Thursday, March 24th
5:30 – 8:00 pm
Ray Matthews lived in South Hill Virginia, a town that inspires many of his paintings until 1966, at which point he moved with his parents to Richmond. He graduated from Thomas Dale High School in 1973.
Ray liked to sketch, but was more drawn to music in high school, and after he graduated he played mandolin in several bluegrass bands. He worked in the utilities division of Chesterfield County for 23 years. Not until 1990 did he start experimenting with pastels. He tried copying some works of art, and in 1992 sold a painting to a co-worker.
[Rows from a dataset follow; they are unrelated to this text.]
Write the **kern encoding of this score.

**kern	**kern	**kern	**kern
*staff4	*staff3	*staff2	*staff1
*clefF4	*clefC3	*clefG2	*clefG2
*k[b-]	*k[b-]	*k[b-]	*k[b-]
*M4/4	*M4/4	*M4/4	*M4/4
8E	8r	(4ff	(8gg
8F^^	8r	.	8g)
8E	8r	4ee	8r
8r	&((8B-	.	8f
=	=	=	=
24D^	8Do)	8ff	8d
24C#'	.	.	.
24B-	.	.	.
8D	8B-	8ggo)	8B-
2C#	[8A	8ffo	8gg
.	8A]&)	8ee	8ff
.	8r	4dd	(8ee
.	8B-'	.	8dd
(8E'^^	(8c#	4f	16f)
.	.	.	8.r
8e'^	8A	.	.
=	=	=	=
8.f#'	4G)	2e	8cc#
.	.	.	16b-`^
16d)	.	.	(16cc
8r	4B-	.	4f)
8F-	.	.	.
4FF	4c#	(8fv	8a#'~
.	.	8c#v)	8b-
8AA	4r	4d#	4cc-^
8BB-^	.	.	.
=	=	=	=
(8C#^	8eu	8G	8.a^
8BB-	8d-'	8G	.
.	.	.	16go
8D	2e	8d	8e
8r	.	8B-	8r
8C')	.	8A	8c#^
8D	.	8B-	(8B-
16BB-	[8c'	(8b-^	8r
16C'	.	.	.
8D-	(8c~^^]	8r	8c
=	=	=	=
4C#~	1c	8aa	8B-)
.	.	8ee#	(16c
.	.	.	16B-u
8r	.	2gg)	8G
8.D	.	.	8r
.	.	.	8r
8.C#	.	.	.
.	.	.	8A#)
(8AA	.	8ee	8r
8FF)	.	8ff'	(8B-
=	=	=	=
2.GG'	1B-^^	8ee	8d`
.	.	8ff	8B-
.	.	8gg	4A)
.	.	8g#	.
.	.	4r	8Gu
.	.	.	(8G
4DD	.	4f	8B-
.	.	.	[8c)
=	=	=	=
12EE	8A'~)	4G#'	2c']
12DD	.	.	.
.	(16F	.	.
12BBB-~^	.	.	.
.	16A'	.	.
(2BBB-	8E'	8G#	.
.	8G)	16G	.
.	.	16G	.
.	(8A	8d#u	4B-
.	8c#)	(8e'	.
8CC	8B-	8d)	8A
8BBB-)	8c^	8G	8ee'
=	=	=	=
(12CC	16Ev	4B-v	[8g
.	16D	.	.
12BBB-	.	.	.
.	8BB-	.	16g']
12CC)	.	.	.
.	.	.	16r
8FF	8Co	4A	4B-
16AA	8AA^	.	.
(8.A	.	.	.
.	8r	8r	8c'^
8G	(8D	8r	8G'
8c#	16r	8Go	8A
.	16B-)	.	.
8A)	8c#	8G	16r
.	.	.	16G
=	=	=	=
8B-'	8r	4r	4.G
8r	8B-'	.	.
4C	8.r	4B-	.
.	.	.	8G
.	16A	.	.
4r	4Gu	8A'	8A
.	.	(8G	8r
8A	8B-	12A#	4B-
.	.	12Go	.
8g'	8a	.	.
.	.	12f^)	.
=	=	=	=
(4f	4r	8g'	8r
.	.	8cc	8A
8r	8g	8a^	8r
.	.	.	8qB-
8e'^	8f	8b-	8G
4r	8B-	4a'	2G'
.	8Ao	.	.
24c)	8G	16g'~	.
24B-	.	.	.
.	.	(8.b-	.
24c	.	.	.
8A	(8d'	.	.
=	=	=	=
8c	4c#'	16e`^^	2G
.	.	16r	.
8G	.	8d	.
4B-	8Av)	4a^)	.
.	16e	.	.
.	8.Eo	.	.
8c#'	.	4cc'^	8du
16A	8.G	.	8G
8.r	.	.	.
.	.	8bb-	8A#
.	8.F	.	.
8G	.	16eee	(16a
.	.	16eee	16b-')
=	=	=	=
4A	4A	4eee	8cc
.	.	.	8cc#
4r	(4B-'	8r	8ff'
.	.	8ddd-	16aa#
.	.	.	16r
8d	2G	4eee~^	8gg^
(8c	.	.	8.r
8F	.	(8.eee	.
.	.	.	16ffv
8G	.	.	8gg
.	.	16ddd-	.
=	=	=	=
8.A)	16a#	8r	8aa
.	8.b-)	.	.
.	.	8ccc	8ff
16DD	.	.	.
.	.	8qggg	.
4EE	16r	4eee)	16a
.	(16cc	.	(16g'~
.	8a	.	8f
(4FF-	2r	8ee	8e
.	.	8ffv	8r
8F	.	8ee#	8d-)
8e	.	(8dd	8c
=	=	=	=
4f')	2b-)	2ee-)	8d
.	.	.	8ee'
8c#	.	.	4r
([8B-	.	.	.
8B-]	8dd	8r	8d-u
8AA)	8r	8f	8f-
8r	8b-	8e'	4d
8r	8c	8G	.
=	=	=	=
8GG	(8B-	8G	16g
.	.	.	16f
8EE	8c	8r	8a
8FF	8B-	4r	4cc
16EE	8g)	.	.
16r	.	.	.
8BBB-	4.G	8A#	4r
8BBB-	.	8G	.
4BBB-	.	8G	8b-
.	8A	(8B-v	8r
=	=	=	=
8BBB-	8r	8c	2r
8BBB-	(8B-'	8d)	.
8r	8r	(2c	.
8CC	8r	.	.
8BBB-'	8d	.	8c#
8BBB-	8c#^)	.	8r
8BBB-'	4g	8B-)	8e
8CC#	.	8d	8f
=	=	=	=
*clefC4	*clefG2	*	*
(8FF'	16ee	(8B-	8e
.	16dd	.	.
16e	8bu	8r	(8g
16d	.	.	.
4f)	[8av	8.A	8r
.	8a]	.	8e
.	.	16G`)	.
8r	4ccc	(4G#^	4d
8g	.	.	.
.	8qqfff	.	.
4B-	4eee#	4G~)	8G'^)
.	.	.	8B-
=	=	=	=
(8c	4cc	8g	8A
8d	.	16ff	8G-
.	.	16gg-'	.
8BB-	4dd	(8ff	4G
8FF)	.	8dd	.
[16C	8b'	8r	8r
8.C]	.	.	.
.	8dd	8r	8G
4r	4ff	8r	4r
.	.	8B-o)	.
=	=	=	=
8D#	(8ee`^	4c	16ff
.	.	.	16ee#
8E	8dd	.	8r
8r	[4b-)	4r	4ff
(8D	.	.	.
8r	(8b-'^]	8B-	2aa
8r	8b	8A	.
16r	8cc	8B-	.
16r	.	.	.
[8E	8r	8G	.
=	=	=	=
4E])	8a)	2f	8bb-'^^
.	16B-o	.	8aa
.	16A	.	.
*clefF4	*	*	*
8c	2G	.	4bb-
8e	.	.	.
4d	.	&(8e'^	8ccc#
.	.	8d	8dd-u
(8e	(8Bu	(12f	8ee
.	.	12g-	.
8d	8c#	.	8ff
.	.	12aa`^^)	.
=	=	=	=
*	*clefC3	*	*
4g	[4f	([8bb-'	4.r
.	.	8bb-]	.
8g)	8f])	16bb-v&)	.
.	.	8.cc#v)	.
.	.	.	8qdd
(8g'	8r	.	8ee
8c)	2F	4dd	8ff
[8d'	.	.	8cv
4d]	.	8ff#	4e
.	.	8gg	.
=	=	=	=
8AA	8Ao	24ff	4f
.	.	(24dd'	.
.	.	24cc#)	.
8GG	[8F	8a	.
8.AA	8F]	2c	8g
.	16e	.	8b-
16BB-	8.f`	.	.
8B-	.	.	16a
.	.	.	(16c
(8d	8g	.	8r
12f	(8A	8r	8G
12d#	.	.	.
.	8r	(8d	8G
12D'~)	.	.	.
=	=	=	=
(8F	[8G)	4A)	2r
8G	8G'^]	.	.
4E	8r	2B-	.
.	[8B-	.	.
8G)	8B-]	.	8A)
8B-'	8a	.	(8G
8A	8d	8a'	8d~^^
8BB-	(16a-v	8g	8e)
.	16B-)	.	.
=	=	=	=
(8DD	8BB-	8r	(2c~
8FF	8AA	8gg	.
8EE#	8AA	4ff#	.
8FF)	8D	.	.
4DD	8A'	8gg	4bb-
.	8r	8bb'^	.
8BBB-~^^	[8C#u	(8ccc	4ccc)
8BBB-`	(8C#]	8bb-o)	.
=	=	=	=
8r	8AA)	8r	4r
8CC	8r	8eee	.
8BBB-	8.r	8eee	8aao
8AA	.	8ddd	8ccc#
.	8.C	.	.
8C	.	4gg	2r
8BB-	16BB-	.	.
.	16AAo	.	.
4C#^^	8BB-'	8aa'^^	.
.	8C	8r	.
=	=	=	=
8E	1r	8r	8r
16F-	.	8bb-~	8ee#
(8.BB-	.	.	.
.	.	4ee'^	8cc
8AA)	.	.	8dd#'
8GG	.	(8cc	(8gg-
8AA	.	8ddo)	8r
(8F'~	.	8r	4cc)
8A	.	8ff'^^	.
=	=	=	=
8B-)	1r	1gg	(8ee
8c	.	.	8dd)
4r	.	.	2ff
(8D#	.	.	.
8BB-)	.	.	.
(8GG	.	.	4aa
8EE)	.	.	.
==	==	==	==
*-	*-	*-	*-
After his father died in 1996, he was at a crossroads. Unhappy in his job, and longing to paint, his mother and he agreed that he should trust in his art. They decided to manage on her social security. In 1997 they moved back to South Hill, where Ray managed to sell a few paintings a year. A coffee shop called The Gathering Place hung some of his paintings, as did the Boynton Library. A gallery owner in Clarksville offered to try to sell a couple of his paintings. But Matthews’ dream of being an artist was starting to fade.
In early 2009, in a desperate measure to get money for medicine for his mother, Matthews entered a store in South Hill called “The Martin Collection,” and asked owner Jimmy Martin if he would buy a painting of his called “Main Street.” Martin gave him one hundred dollars. That painting won first prize in the South Hill Spring Fest juried art show in May of 2009. Since then Matthews has painted full-time and has created a portfolio of commissioned works for clients.
In April of 2010 he was featured on NPR’s THE STORY with Dick Gordon, after a friend wrote a story about her search for and discovery of the artist who painted “Main Street,” after she saw the piece propped up in an empty storefront window.